Le silence s’installa un instant entre elles, tendu mais pas hostile, chargé de tout ce que Kyoko ne disait pas à voix haute. Kohana resta là, assise à côté de la Kitto, son sourire joueur s’effaçant peu à peu, remplacé par quelque chose de plus rare, plus vrai. Elle redressa son buste lentement, les bras croisés contre sa poitrine, le regard fuyant d’abord, puis résolu. C’était bien là toute la magie ou la malédiction de Kyoko : elle ne forçait jamais les réponses, mais elles venaient toujours, comme appelées par le vide de son regard calme. Et cette fois encore, Kohana n’y échappa pas.
« Franche, hein ? Tu sais que c’est dangereux de me demander ça. »
Elle tenta un sourire narquois, mais celui-ci n’atteignit pas ses yeux. Elle détourna brièvement la tête, comme si elle cherchait les mots dans les recoins de la pièce. Puis elle reprit, plus doucement.
« Ce n’est pas pour l’Empire, Kyoko. Tu sais très bien que je n’en ai rien à foutre de leurs règles, de leur trône, ou de leur vision du monde. Une “vie tranquille”, je pourrais l’avoir n’importe où. Je pourrais même l’acheter, si je le voulais... »
Elle releva enfin les yeux vers Kyoko, cette fois sans détourner le regard. Une intensité particulière s’y était installée, comme une mer agitée sous un ciel trop calme.
Elle eut un rire sans joie, sec et bref, presque amer.
« Kazuko est un fantôme qui continue de me hanter. Soit disant, qu'elle veut m'aider. Mais tout ce que j'ai pu ressentir lors de mon attentat contre elle, c’est qu’elle m’a laissée derrière. Qu’elle m’a effacée de son monde. Elle brille, elle guide, elle inspire… et moi, je suis quoi, hein ? Sa petite sœur rebelle qui n’a jamais su marcher droit ? À ses yeux, je suis restée une erreur. Une gêne... »
Elle s’interrompit, laissant le silence remplir l’espace à nouveau, cette fois plus lourd, plus personnel. Son visage se durcit, une ombre passant dans son regard.
« Je finirai par me débarrasser d’elle. Pas parce qu’elle me menace. Mais parce que je ne peux plus supporter cette ombre qui me suit partout. Elle prétend m’aimer, mais tout ce qu’elle m’a appris, c’est ce que ça fait d’être seule. »
Elle baissa un instant les yeux. Puis, dans un mouvement presque imperceptible, son visage s’adoucit. Elle fit un sourire léger à Kyoko.
« Toi… tu ne m’as pas jugée.

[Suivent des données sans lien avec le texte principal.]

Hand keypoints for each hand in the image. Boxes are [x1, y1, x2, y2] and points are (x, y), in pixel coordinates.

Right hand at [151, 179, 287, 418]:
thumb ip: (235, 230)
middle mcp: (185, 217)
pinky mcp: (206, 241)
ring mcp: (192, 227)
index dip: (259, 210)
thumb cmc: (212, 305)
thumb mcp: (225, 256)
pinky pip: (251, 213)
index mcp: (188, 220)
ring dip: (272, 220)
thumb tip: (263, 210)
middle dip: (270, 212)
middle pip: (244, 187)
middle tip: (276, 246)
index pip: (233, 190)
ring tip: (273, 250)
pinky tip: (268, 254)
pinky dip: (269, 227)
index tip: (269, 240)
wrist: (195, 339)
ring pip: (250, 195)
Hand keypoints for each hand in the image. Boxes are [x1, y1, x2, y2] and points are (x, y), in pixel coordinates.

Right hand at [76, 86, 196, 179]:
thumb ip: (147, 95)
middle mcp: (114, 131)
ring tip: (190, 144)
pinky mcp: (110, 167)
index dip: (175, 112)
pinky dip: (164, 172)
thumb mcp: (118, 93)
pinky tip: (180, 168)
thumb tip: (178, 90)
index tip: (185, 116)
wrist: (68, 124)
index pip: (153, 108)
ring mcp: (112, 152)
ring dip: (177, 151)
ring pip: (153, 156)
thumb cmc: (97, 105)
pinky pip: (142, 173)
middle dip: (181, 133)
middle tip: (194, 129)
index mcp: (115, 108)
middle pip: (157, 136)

Tu ne m’as pas prise pour ce que j’aurais dû être. Tu m’as tendu la main, quand même moi je n’en valais pas la peine. T’étais là, même quand tu faisais semblant de ne pas l’être. Alors peu importe tes projets, peu importe jusqu’où tu veux aller avec ton délire de chakra, de réformes, ou de guerre froide… »
« Je te suivrai, Kyoko-sama. Parce que t’es la seule qui m’a vue, vraiment. Et que même si tu t’en rends pas compte, on se ressemble bien plus que tu ne veux l’admettre. »

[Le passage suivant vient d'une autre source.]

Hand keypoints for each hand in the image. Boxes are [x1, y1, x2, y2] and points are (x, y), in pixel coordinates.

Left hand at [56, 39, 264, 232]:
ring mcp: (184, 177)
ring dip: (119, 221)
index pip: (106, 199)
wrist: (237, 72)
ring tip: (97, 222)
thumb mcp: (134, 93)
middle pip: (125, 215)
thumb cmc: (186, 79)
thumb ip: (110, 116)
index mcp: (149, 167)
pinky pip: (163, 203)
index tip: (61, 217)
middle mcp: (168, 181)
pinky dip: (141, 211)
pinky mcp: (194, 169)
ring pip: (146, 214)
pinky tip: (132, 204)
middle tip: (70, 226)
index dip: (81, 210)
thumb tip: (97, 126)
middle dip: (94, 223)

Un court silence s’ensuivit, puis Kohana leva les yeux au ciel en ricanant, comme pour alléger la tension de ses propres paroles.
« Alors ne t’avise plus jamais de me demander si je suis ici pour Kazuko. T’as tout mon soutien, même quand tu fais ta reine des glaces. Et crois-moi… c’est pas près de changer. »
Elle ponctua sa déclaration d’un clin d’œil espiègle, mais cette fois, son jeu n’avait plus rien de superficiel. Elle était sérieuse. Kyoko n’eut même pas le temps de soupirer que Kohana, avec tout le naturel du monde, s’installa comme si elle était chez elle, posant sa tête sur ses genoux avec une nonchalance étudiée. Ce geste aurait pu passer pour affectueux, s’il n’était pas teinté de ce besoin presque instinctif de désarçonner. Un léger sourire effleura les lèvres de la Miwaku, bien consciente de l’effet de ses actions. Elle croisa les bras derrière sa tête, le regard fixé vers le ciel, puis tourna lentement les yeux vers Kyoko, un sourcil levé.
« Sérieusement, des recrues ? Tu veux vraiment que je gère ça ? J’espère au moins qu’ils sont pas trop fragiles… j’ai pas envie de me traîner un procès si l’un d’eux se casse un bras en pleurant pour sa maman. »
Son ton était léger, presque moqueur, mais ses doigts pianotaient distraitement dans ses propres cheveux, trahissant une certaine agitation. Elle n’aimait pas qu’on lui impose ce genre de responsabilité sans réelle explication. Et elle sentait bien qu’il y avait plus derrière cette assignation.